Disney parted ways with the Weinsteins in 2005 after arguments over the studio's ballooning movie budgets and disagreements over the degree of their autonomy. Harvey and Bob started a new independent studio, the Weinstein Company, that same year.

But Harvey seemed to have lost some of his touch. Between 2005 and 2009, the Weinstein Company released some 70 films, many of which nobody wanted to watch.

Flops included the 2005 film "Derailed," featuring actors Clive Owen and Jennifer Aniston, which critics derided as "a glossy and often risible bit of trash," and "laughable." According to a New York Times profile of the brothers, more than a quarter the films in that four-year stretch fell short of the $1 million box-office mark in the United States; of those, 13 took in less than $100,000.

"I think I took my eye off the ball," Weinstein told Vanity Fair in 2011. "From about 2005, 2006, 2007, I was out of it. I thought I could oversee movies and have it done for me, so to speak."

During that period, Weinstein also branched out into other fields, buying part of the Halston fashion brand, part of the cable network Ovation, and the social networking site A Small World.

"When I first got there, in 2008, the focus was not on movies," David Glasser, the president of the Weinstein Company, told Vanity Fair. "Harvey was focused on internet and fashion and the global media picture."

Complicating matters, NBC Universal sued the Weinstein Company in 2008, for making a deal to move the reality show "Project Runway" from Bravo to Lifetime. The Weinstein Company later settled with NBC Universal for an undisclosed amount.

The Comeback

The year 2011 marked Harvey Weinstein's professional resurgence. "The King's Speech," starring Colin Firth, was nominated for 12 Oscars, taking home the best picture trophy.

Critics piled on praise, calling Weinstein the "comeback kid."

"Look, there are four, five businesses we never should have been in and we ended up humbled and learned from that experience," Weinstein told the Times in 2011. "We are concentrating on movies, pulling the band back together and I think the coming year could be as good or better than any we ever had at Miramax."

The next year, Weinstein cleaned up at the Golden Globes for "The Iron Lady," "My Week with Marilyn" and "The Artist," which would win best picture at the Oscars.

Streep paid him homage during that Globes ceremony with her "God" quote. As Gawker put it, Weinstein had "risen from the grave to feast on the bones of his enemies."

That year, he was named one of Time magazine's 100 most influential people in the world.

The Fall

In its investigative story about sexual harassment allegations against Weinstein, the Times reported that he reached at least eight settlements with women over the years.

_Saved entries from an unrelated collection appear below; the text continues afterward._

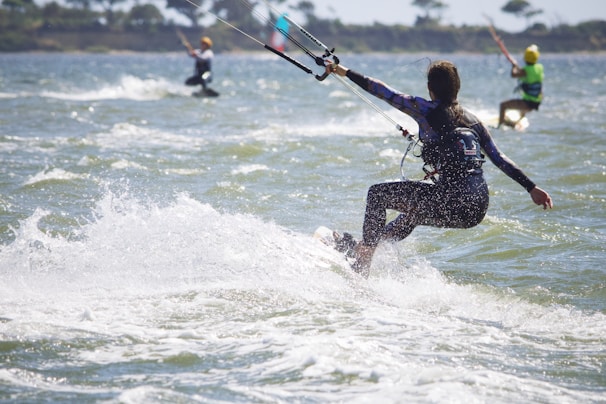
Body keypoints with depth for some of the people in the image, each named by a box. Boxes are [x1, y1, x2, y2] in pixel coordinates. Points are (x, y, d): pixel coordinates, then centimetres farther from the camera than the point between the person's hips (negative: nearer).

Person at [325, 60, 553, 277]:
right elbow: (500, 159, 15)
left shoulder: (427, 109, 1)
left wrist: (346, 73, 18)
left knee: (377, 194, 12)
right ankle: (362, 247, 51)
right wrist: (532, 188, 18)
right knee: (415, 212, 37)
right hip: (478, 211, 7)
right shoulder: (472, 120, 17)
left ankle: (361, 268, 11)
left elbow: (385, 92, 8)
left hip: (451, 204, -7)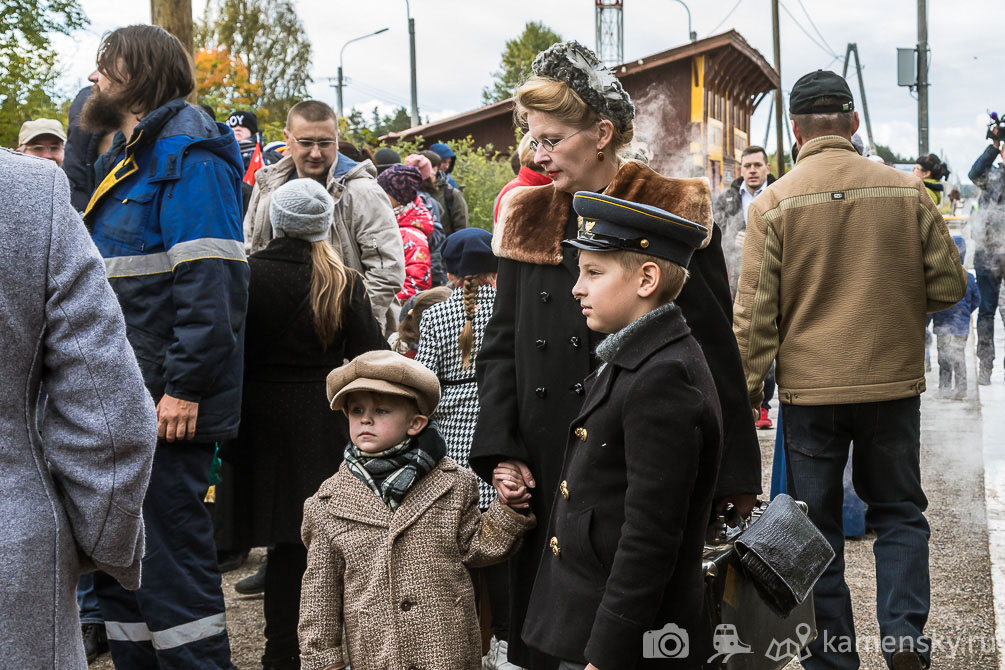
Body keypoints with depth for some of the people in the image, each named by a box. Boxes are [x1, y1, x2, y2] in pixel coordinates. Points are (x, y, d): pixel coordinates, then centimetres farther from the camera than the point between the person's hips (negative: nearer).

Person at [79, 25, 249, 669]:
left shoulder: (188, 154, -10)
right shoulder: (126, 158, 20)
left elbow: (209, 280, -20)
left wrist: (184, 386, -23)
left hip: (168, 405, -10)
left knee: (171, 564, -5)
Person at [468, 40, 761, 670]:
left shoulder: (675, 214, -4)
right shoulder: (527, 218, 8)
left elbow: (715, 350, -4)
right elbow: (501, 345, 10)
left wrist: (735, 476, -5)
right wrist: (500, 451, -2)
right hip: (546, 470, 4)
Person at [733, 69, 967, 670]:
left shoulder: (774, 204, -8)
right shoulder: (908, 193, -4)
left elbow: (754, 315, -8)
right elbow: (949, 285, 3)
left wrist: (747, 394, 0)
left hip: (810, 389, -1)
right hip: (894, 382, 2)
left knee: (818, 527, 10)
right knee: (898, 509, 19)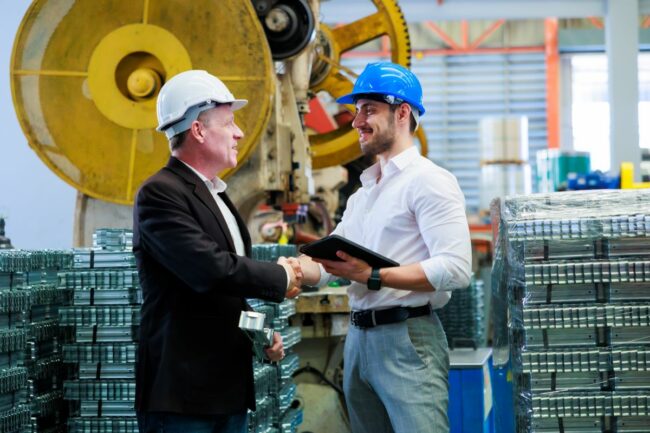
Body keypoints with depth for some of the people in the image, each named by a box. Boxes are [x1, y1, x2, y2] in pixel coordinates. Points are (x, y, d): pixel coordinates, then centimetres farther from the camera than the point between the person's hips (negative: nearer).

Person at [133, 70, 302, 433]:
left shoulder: (216, 195, 16)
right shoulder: (161, 194, -13)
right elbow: (211, 270, -25)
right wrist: (281, 278, -10)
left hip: (229, 386, 9)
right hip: (182, 391, -9)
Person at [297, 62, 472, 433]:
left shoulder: (429, 181, -8)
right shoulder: (364, 192, 19)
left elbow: (456, 269, -19)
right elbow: (326, 264, 17)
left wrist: (373, 277, -21)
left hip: (407, 337, -8)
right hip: (360, 337, 8)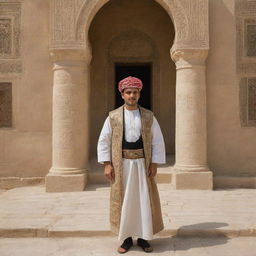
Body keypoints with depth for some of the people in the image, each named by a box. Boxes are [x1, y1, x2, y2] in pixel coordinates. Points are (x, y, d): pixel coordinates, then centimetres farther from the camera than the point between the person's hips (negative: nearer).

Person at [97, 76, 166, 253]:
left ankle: (143, 237, 20)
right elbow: (104, 141, 1)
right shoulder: (113, 117, 0)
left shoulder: (149, 116, 2)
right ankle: (127, 238, 20)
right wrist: (107, 164, -6)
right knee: (123, 201, 6)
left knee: (144, 200, 5)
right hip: (121, 165, 0)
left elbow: (157, 141, 2)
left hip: (142, 164, 1)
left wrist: (154, 164, -5)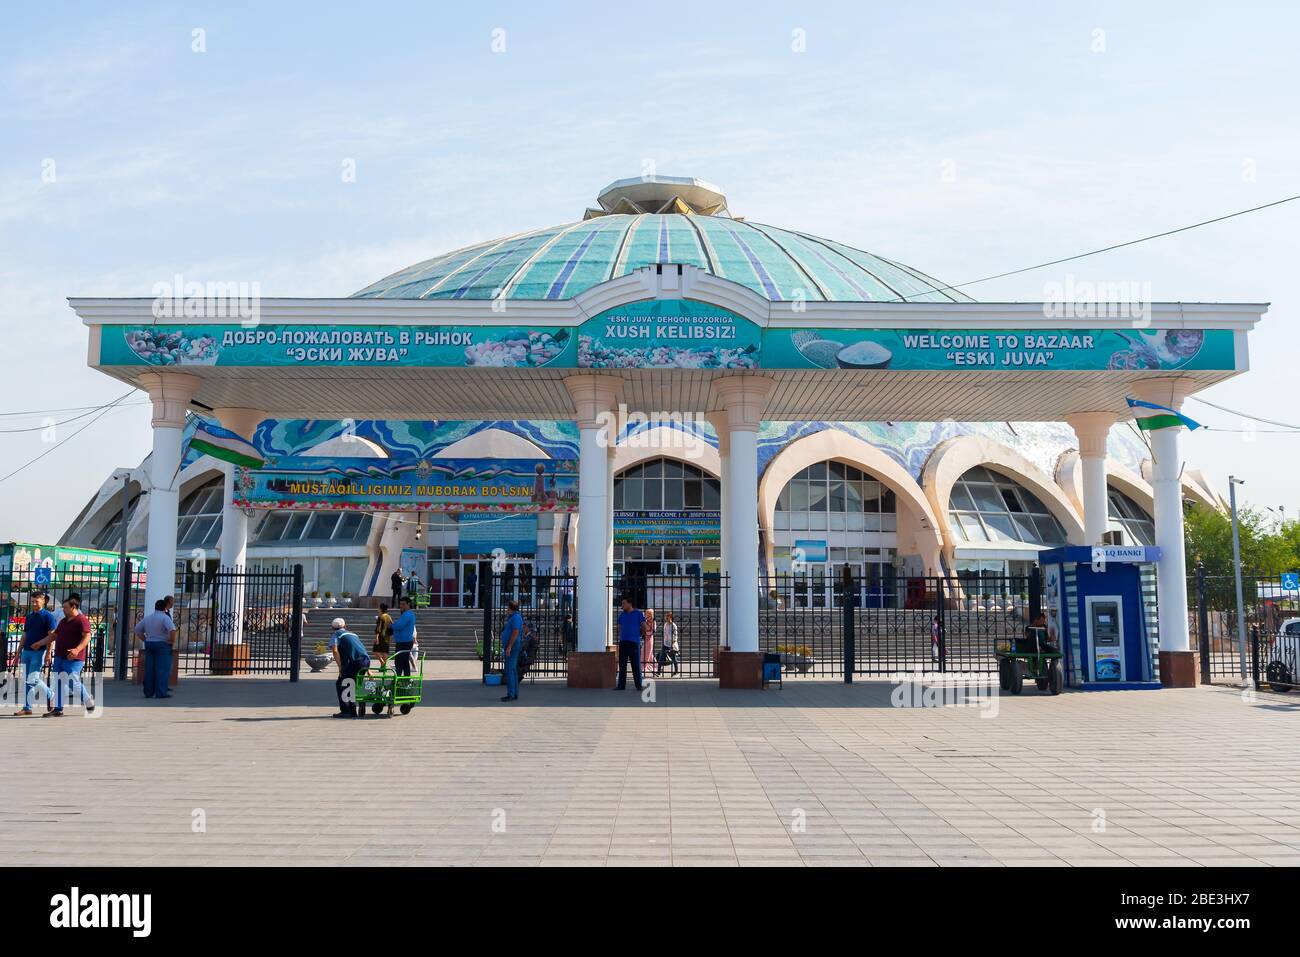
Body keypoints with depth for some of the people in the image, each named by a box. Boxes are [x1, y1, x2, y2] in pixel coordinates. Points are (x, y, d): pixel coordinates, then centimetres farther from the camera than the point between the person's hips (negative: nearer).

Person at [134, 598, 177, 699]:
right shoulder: (165, 617, -10)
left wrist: (146, 640, 16)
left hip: (149, 645, 6)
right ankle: (161, 692, -9)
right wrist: (172, 641, -11)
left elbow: (137, 630, 18)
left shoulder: (147, 617, 11)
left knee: (149, 669, 8)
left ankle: (149, 692, 8)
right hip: (162, 645, -6)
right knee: (162, 669, -5)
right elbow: (172, 630, -25)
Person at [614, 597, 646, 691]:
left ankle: (638, 685, 3)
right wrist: (620, 636, 11)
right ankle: (621, 685, 9)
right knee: (622, 664, 5)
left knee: (636, 664, -2)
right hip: (623, 642, 4)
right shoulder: (622, 615, 13)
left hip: (634, 642, -4)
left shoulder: (638, 614, 1)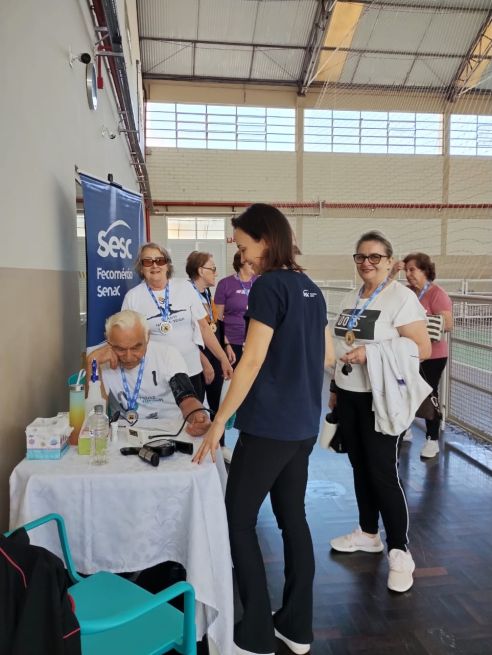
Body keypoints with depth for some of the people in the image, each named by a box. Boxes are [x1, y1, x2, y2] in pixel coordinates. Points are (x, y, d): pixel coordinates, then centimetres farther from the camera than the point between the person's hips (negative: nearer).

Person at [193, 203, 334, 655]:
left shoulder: (269, 285, -15)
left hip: (270, 426, -8)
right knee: (294, 518, 16)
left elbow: (252, 360, -19)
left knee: (238, 521, 6)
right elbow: (325, 354, 16)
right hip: (304, 425, 9)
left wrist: (218, 422, -13)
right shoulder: (311, 288, 10)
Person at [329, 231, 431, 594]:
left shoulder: (401, 297, -12)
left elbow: (423, 348, -18)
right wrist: (334, 387, 16)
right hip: (349, 395, 7)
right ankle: (368, 533, 33)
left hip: (382, 398, -7)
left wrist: (370, 353, -24)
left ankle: (400, 552, 13)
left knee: (383, 472, -2)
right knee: (360, 467, 16)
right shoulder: (350, 299, 10)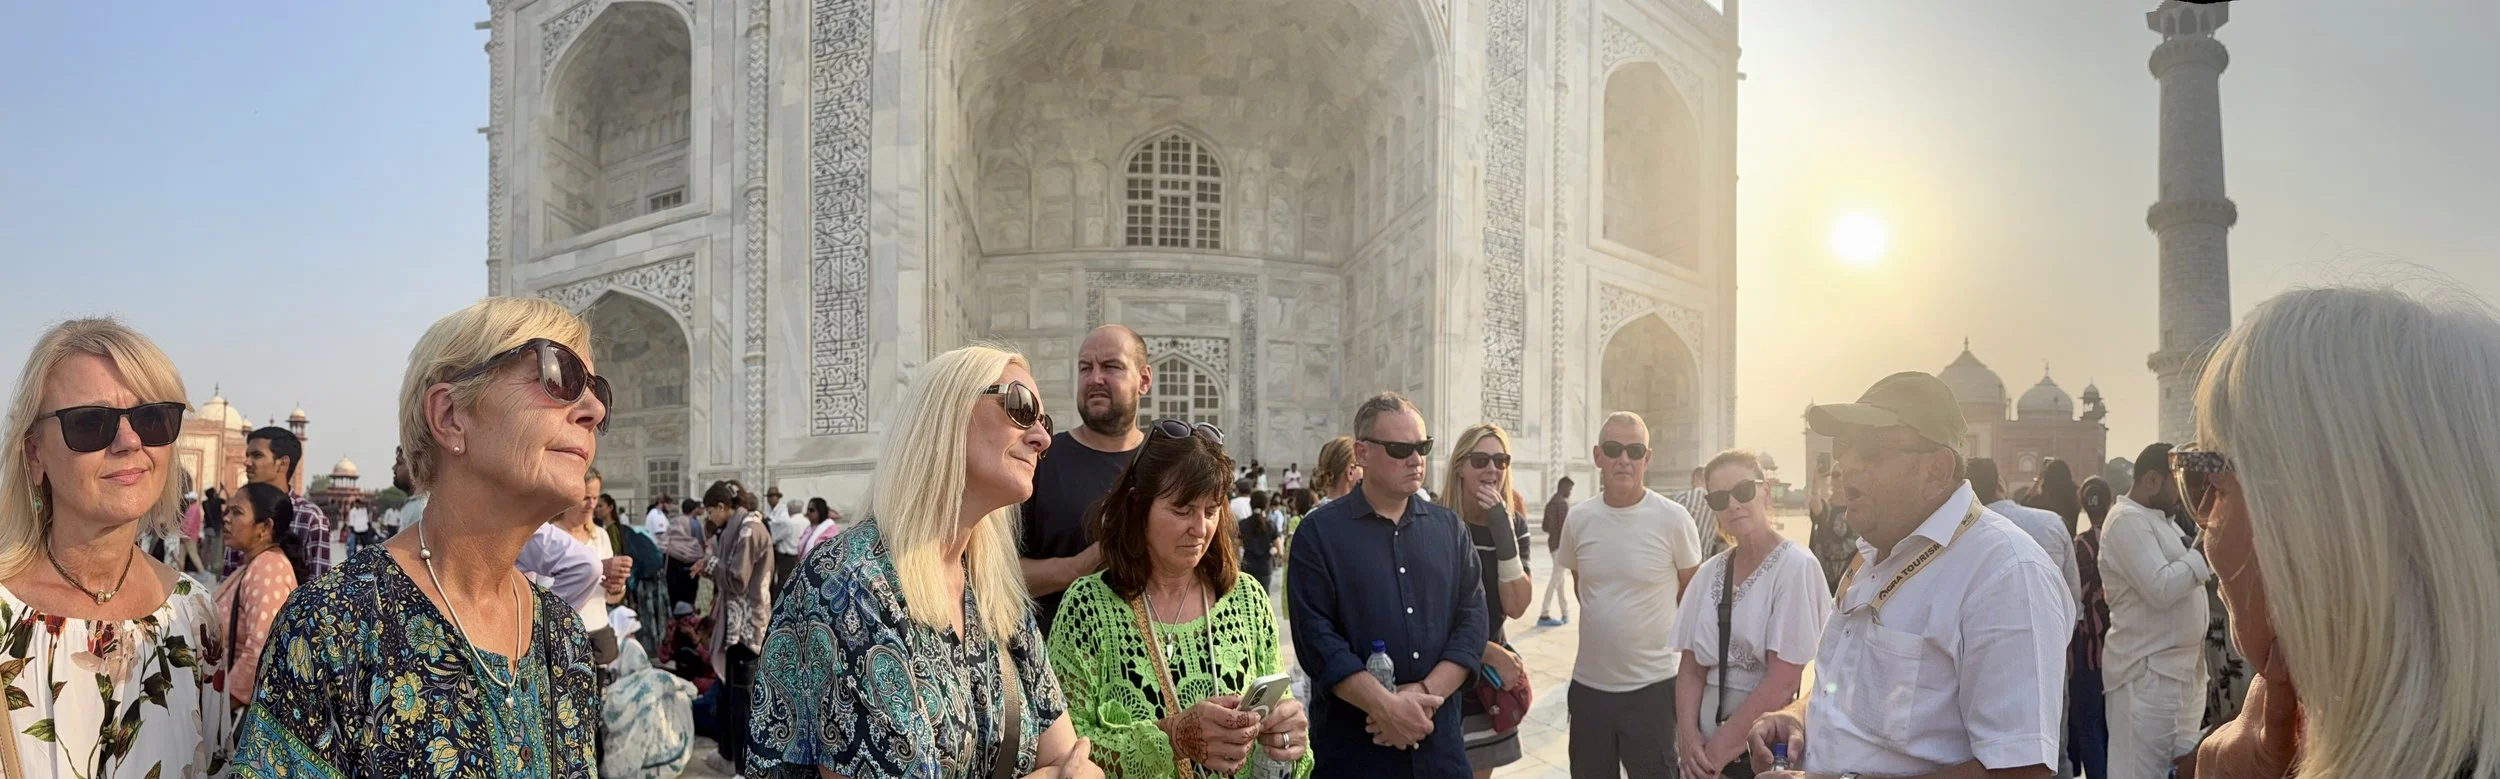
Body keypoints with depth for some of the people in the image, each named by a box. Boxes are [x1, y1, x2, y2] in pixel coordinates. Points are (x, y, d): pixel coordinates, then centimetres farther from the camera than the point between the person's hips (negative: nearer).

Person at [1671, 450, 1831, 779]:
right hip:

In a statement to the Times, Weinstein said: "I appreciate the way I've behaved with colleagues in the past has caused a lot of pain, and I sincerely apologize for it. Though I'm trying to do better, I know I have a long way to go. That is my commitment. My journey now will be to learn about myself and conquer my demons."

As The Washington Post's Stephanie Merry put it, Weinstein's statement to the Times "is a mix of remorse, rap lyrics, and an attempt to distract from his indiscretions by bringing up his fury at the NRA. Most importantly, it doesn't contradict the allegations."

One of his attorneys, Charles Harder, told the Hollywood Reporter that Weinstein plans to sue the newspaper, charging that the story "relies on mostly hearsay accounts and a faulty report."

Another lawyer who is advising Weinstein said in a statement that "he denies many of the accusations as patently false," according to the Times.

Weinstein said in his statement that he planned to take a leave of absence "to deal with this issue head on," while the board of the Weinstein Company will investigate the allegations, according to the New York Times.